2016-09-06 Thread Linus Torvalds
On Tue, Sep 6, 2016 at 2:11 PM, Bjorn Andersson
 wrote:
> On Tue 06 Sep 11:32 PDT 2016, Linus Torvalds wrote:
>
>> On Tue, Sep 6, 2016 at 10:46 AM, Bjorn Andersson
>> Nobody has actually answered the "why don't we just tie the firmware
>> and module together" question.
>
> The answer to this depends on the details of the suggestion; but
> generally there's a much stronger bond between the kernel and the driver
> than between the driver and the firmware in my cases.

I call BS.

Let me be very clear. I'm not applying that shit-for-brains stupid
patch, and will not be pulling it unless somebody tricks me into it.

Because all these arguments make no sense at all.

If the driver doesn't work without the firmware, then anybody who
distributes the driver binary without a firmware is just
*fundamentally* doing something insane. You may do it for
*development* purposes, but doing so for actual *use* would be
entirely pointless.

See my point? If a distribution is distributing the driver without the
firmware, then what the hell is the point of such a thing?

But even if you decide to do that for some odd reason, the patch is
still just stupid. Instead of adding some crazy infrastructure for
"now I've mounted everything", you could equally well just

 (a) make the driver fail the module load if it cannot find a firmware binary

 (b) after user space has mounted everything, just do "insmod -a"
again (or insmod just that driver).

See? The point is, this "generic" hacky interface is just stupid. It's
not adding any value. If you add user space "I'm ready now" points
anyway, you might as well make those points do the right thing and
just load the module that is now loadable.

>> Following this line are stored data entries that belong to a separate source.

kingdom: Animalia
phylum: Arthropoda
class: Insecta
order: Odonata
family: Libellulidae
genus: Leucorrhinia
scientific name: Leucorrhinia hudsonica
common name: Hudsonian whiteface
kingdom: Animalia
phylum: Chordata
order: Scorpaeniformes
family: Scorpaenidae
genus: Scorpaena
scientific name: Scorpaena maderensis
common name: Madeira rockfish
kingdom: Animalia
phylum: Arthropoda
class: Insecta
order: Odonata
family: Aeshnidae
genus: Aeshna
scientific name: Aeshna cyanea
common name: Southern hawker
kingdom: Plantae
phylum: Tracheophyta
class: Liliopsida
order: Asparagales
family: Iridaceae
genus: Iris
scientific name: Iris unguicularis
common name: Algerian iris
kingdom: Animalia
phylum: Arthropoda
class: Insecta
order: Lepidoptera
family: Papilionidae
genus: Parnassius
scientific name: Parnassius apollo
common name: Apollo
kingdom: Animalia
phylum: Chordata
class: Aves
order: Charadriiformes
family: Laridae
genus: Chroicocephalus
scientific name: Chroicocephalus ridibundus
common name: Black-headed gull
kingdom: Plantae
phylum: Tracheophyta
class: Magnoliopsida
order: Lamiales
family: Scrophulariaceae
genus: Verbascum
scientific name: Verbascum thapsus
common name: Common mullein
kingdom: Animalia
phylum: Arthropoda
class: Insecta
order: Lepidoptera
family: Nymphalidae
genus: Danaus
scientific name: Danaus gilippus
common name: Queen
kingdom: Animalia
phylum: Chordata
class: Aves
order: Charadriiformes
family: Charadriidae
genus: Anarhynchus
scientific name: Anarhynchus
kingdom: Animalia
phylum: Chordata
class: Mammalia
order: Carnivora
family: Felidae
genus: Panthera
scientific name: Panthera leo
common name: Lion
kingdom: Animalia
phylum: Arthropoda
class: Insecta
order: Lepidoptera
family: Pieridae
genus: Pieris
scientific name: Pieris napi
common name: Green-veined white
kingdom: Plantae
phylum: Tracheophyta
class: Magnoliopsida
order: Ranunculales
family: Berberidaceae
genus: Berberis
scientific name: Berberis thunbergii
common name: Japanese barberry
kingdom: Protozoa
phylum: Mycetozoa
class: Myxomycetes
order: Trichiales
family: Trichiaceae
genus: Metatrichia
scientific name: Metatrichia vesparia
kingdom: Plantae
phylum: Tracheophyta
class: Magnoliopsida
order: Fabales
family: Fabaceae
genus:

We could mark such "late loading" modules explicitly if people want
to, so that you can automate the whole thing about delaying the
loading in user space.

At no point does it make sense to say "I have now mounted all the
important filesystems". Maybe the firmware is extracted later by user
space downloading it from the internet, and the module will then work
only after that point"./

This whole "I have mounted important filesystems" is just pure and
utter garbage. Stop pushing this shit.